Setting this parameter controls the presence of this trigger file:

void manager_set_show_status(Manager *m, ShowStatus mode, …)
{
    …
    bool enabled = IN_SET(mode, SHOW_STATUS_YES, …);
    …

    if (enabled)
        (void) touch("/run/systemd/show-status");
    else
        (void) unlink("/run/systemd/show-status");
}

Nice to know, but not helpful for an already-running fsck: systemd-fsck checks for the file only at startup to set up the progress pipeline and call process_progress.

Still, it's interesting to look at an excerpt from the code to construct the -Cn option to tell fsck where to write progress information.

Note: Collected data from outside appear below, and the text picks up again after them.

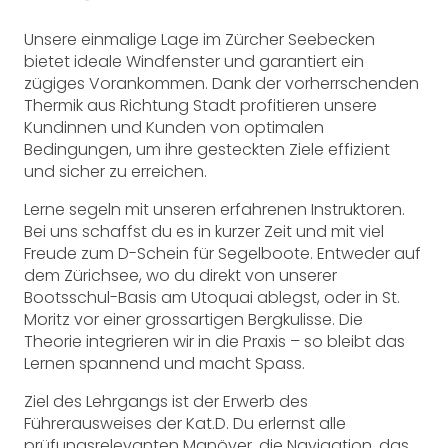
Unsere einmalige Lage im Zürcher Seebecken
bietet ideale Windfenster und garantiert ein
zügiges Vorankommen. Dank der vorherrschenden
Thermik aus Richtung Stadt profitieren unsere
Kundinnen und Kunden von optimalen
Bedingungen, um ihre gesteckten Ziele effizient
und sicher zu erreichen.
Lerne segeln mit unseren erfahrenen Instruktoren.
Bei uns schaffst du es in kurzer Zeit und mit viel
Freude zum D-Schein für Segelboote. Entweder auf
dem Zürichsee, wo du direkt von unserer
Bootsschul-Basis am Utoquai ablegst, oder in St.
Moritz vor einer grossartigen Bergkulisse. Die
Theorie integrieren wir in die Praxis – so bleibt das
Lernen spannend und macht Spass.
Ziel des Lehrgangs ist der Erwerb des
Führerausweises der Kat.D. Du erlernst alle
prüfungsrelevanten Manöver, die Navigation, das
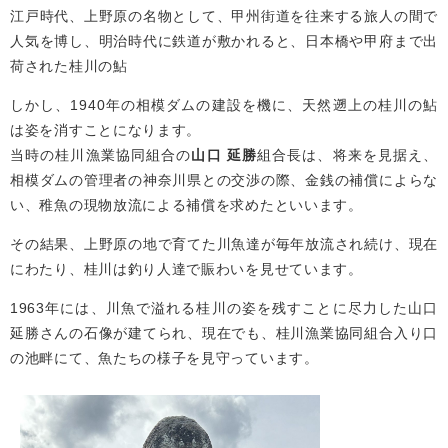
江戸時代、上野原の名物として、甲州街道を往来する旅人の間で
人気を博し、明治時代に鉄道が敷かれると、日本橋や甲府まで出
荷された桂川の鮎
しかし、1940年の相模ダムの建設を機に、天然遡上の桂川の鮎
は姿を消すことになります。
当時の桂川漁業協同組合の
山口 延勝
組合長は、将来を見据え、
相模ダムの管理者の神奈川県との交渉の際、金銭の補償によらな
い、稚魚の現物放流による補償を求めたといいます。
その結果、上野原の地で育てた川魚達が毎年放流され続け、現在
にわたり、桂川は釣り人達で賑わいを見せています。
1963年には、川魚で溢れる桂川の姿を残すことに尽力した山口
延勝さんの石像が建てられ、現在でも、桂川漁業協同組合入り口
の池畔にて、魚たちの様子を見守っています。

r = safe_fork("(fsck)", …);
if (r == 0) {
    int progress_socket = -1;
    …

    /* Child */

    /*
     * Try to connect to a progress management daemon,
     * if there is one
     */
    progress_socket = fsck_progress_socket();
    if (progress_socket >= 0) {
            /*
             * If this worked we close the progress pipe
             * early, and just use the socket
             */
            progress_pipe[1] = safe_close(progress_pipe[1]);
            xsprintf(dash_c, "-C%i", progress_socket);
    } else if (progress_pipe[1] >= 0) {
            /*
             * Otherwise if we have the progress pipe to our
             * own local handle, we use it
             */
            xsprintf(dash_c, "-C%i", progress_pipe[1]);
    }

A “progress management daemon”! That sounds promising. The fsck_progress_socket function tries to connect to an AF_UNIX socket named /run/systemd/fsck.progress, but searching for fsck.progress in the systemd git history led me to this commit from 2015:

fsck: remove fsckd again, but keep the door open for external replacement

This introduces /run/systemd/fsck.progress as a simply AF_UNIX/SOCK_STREAM socket. If it exists and is connectable we'll connect fsck's -c switch with it. If external programs want to get progress data they should hence listen on this socket and will get all they need via that socket. To get information about the connecting fsck client they should use SO_PEERCRED.

Unless /run/systemd/fsck.progress is around and connectable this change reverts back to v219 behaviour where we'd forward fsck output to /dev/console on our own.

The linked post explains that systemd-fsckd (apparently an Ubuntu innovation) was so broken that it had no place even in systemd. It was replaced with the fsck.progress socket so that it could continue to exist and work the same as before, just out of sight of systemd itself.

But systemd-fsckd is still running on my systemd, so what exactly does it do?

systemd-fsckd.service is a service responsible for receiving file system check progress, and communicating some consolidated data to console and plymouth (if running). It also handles possible check cancellations.

I didn't have any easy way to go back and read the console logs from this machine. So what's Plymouth, then?

Plymouth is an application that runs very early in the boot process (even before the root filesystem is mounted!) that provides a graphical boot animation while the boot process happens in the background.

This machine doesn't have a monitor connected, nor Plymouth installed, so I'm missing out on the graphical animations, not to mention that the boot process had already finished long ago.

In short, systemd-fsckd and systemd-fsck didn't do anything especially convenient for me with the progress information that it requests from fsck, and I didn't miss out on anything by reaching for strace first.